KEY POINTS:
Vegetables offer more protection against diabetes than fruit or cereal, Australian research shows.
A study of more than 2000 people tracked over 10 years has found that vegetable fibre had the strongest links to reduced risk of type two diabetes.
Adults eating 5g a day of vegetable fibre over the decade had a 24 per cent reduction in the disease, according to research by the University of Sydney.
For people aged over 70, the benefits were even greater, with a 31 per cent reduction.
The same intake of fruit or cereal fibres only marginally reduced the risk, showing they were not nearly as beneficial.
The findings, published in the US journal Diabetes Care, prove that the type and quality of carbohydrate consumed plays an important role in type two diabetes.
Eating carbs that are high in natural fibre and ranked low on the glycaemic index - foods that produce only small fluctuations in blood glucose and insulin levels - may effectively prevent the lifestyle disease, the researchers concluded.

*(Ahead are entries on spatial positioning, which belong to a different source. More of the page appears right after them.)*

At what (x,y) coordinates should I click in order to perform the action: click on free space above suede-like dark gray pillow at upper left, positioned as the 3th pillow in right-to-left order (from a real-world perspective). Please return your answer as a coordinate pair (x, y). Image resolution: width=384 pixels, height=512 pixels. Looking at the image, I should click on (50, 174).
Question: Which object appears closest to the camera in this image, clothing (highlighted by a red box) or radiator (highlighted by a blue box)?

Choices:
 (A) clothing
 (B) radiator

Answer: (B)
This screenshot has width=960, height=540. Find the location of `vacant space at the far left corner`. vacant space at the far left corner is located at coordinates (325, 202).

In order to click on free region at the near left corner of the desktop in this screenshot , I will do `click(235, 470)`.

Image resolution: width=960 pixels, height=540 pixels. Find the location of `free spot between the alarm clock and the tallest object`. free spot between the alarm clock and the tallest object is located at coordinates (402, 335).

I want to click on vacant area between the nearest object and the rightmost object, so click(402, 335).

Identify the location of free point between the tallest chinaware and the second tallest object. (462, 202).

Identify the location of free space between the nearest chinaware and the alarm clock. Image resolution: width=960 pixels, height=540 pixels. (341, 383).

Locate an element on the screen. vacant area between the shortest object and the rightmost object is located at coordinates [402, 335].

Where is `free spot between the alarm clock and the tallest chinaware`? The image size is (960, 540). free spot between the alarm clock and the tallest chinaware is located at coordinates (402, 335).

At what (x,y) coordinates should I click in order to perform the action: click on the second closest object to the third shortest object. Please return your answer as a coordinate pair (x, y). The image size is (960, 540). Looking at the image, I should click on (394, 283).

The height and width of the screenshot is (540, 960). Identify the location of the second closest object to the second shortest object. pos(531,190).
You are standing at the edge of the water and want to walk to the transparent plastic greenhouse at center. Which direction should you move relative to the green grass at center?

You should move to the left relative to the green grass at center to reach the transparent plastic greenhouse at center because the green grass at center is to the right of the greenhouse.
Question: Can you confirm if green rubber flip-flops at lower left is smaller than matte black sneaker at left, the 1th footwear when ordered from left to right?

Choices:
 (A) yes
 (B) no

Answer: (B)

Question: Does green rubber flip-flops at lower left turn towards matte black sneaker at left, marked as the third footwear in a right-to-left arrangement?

The study leader, dietitian Alan Barclay, said vegetables, and legumes in particular, were probably getting the best result because they were an ideal source of intact or "natural" fibres.
"Legumes like beans, lentils, chickpeas are eaten whole with their dietary fibres intact, which means they actually encapsulate the carbohydrate in the food," said Mr Barclay, a PhD student.
"They therefore slow down the rate of digestion and absorption and have good flow-on glycaemic effects on blood glucose."
Cereal fibre is not so effective because it is usually added to products, rather than eaten in a natural form.
And while fresh fruit fibres are intact, Australians are probably just not eating enough of it to benefit, Mr Barclay said.
The study focused on 2123 people aged over 49 living in the NSW Blue Mountains who were tracked between 1991 and 2001. Over that time, 138 people developed diabetes.